Literature
I am a born-again book worm. Entering university intending to pursue a major in Economics, I hated my first econ course and cut bait. At the same time the fog was lifting from my adolescent boredom with reading and I found myself interested in books. I switched majors and have been grateful ever since for getting an education grounded in literature. I've also been pleased to find many technology colleagues with similar interests in literature, language and music.
While I'm not exclusively loyal to one genre I do like 18th and 19th century American, British and Russian fiction. I've also learned that a good author, like a good teacher, can make subjects interesting I would otherwise ignore. I tend to read several books at a time, like carrying on long-distance correspondence with a few friends simultaneously. I choose books recommended by acquaintances and book flaps, titles I find on recon trips to Barnes and Noble, and by consulting reference lists of the Western Canon. I don't have a horse in the Canon controversy race, I simply appreciate the effort others have expended in compiling lists of great Western literature, much in the way I enjoy lists of great movies or albums. It's interesting to see where I agree and where I don't.

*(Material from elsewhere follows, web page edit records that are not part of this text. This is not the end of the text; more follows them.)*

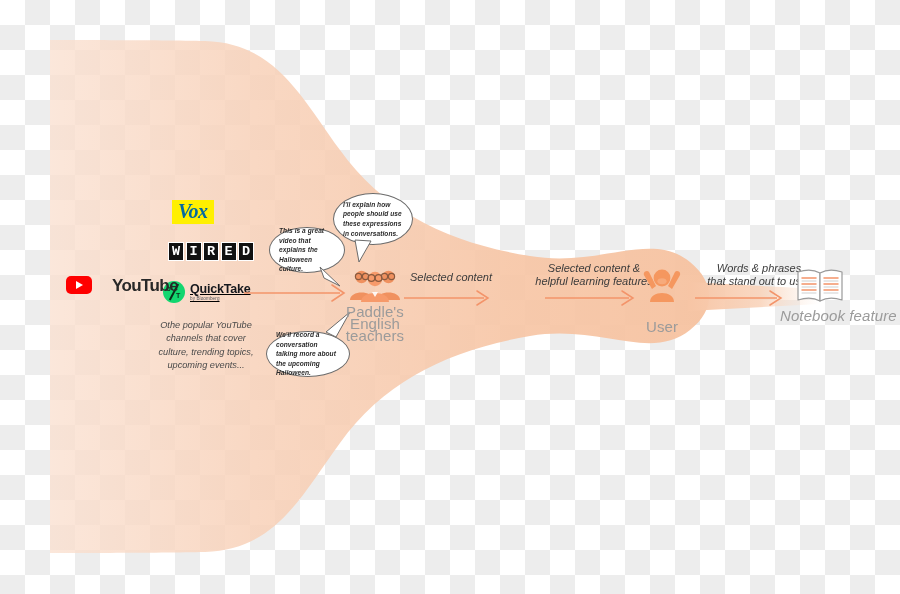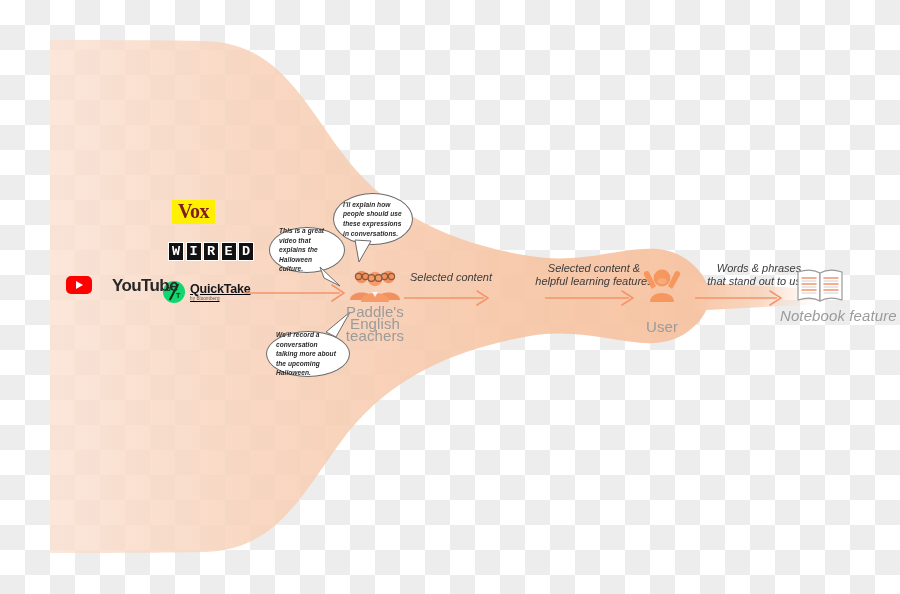--- a/index.html
+++ b/index.html
@@ -51,23 +51,24 @@
   .logo-row { position: absolute; }
 
   .vox-logo {
     background: #fff000;
     padding: 1px 6px 2px 6px;
     display: inline-block;
   }
   .vox-logo span {
     font-family: "Liberation Serif", serif;
     font-weight: bold;
+    font-style: italic;
     font-size: 20px;
     line-height: 20px;
-    color: #7f1d1d;
+    color: #0369a1;
     letter-spacing: -0.5px;
   }
 
   .wired-logo { display: flex; gap: 1.5px; }
   .wired-logo i {
     display: inline-block;
     background: #111;
     color: #fff;
     font-family: "Liberation Mono", monospace;
     font-weight: bold;
@@ -255,20 +256,21 @@
     </span>
   </div>
 
   <div class="logo-row" style="left:60px; top:276px;">
     <span class="yt-logo">
       <span class="yt-badge"></span>
       <span class="yt-word">YouTube</span>
     </span>
   </div>
 
+  <div class="source-note" style="left:152px; top:319px;">Othe popular YouTube channels that cover culture, trending topics, upcoming events...</div>
 
   <div class="bubble" style="left:269px; top:227px; width:76px; height:46px; padding:7px 9px;">
     <p>This is a great video that explains the Halloween culture.</p>
   </div>
   <svg style="position:absolute; left:318px; top:266px;" width="26" height="22" viewBox="0 0 26 22">
     <path d="M 2,1 L 22,20 L 6,12 Z" fill="#ffffff" stroke="#6b6b6b" stroke-width="1"></path>
   </svg>
 
   <div class="bubble" style="left:333px; top:193px; width:80px; height:52px; padding:7px 9px;">
     <p>I'll explain how people should use these expressions in conversations.</p>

I like books that make me think, that tell great, surprising stories, that express language richly or that stir my emotions. Once in a lucky while I connect with works that do all of that. Authors that have left an indelible mark on me include Alan Booth, Fyodor Dostoevsky, Jane Austen, John Bunyan, Charles Dickens, Nathaniel Hawthorne, Robert Frost, Emily Dickinson, Flannery O'Connor (the short fiction equivalent of the Coen brothers), Edgar Allen Poe, Alexsandr Solzhenitsyn, Washington Irving, John Donne, Alexandre Dumas, Hermann Hesse, Jack London, J.D. Salinger, Jack Kerouac, Herman Melville and the like. Among currently active writers I read a lot of books by Neal Stephenson, Bill Bryson, John Updike, Dan Brown, Elmore Leonard and John Grisham.
If I were to compile a list of works that- for varying reasons- pushed my button, a few mandatory inclusions would be Crime and Punishment, Cryptonomicon, A Tale of Two Cities, The Roads to Sata, Bartleby the Scrivener, One Day in the Life of Ivan Denisovich, Snow Crash, To Build a Fire, Siddhartha, Young Goodman Brown, On the Road, Tishomingo Blues, The Da Vinci Code, Shantaram and The Pilgrim's Progress.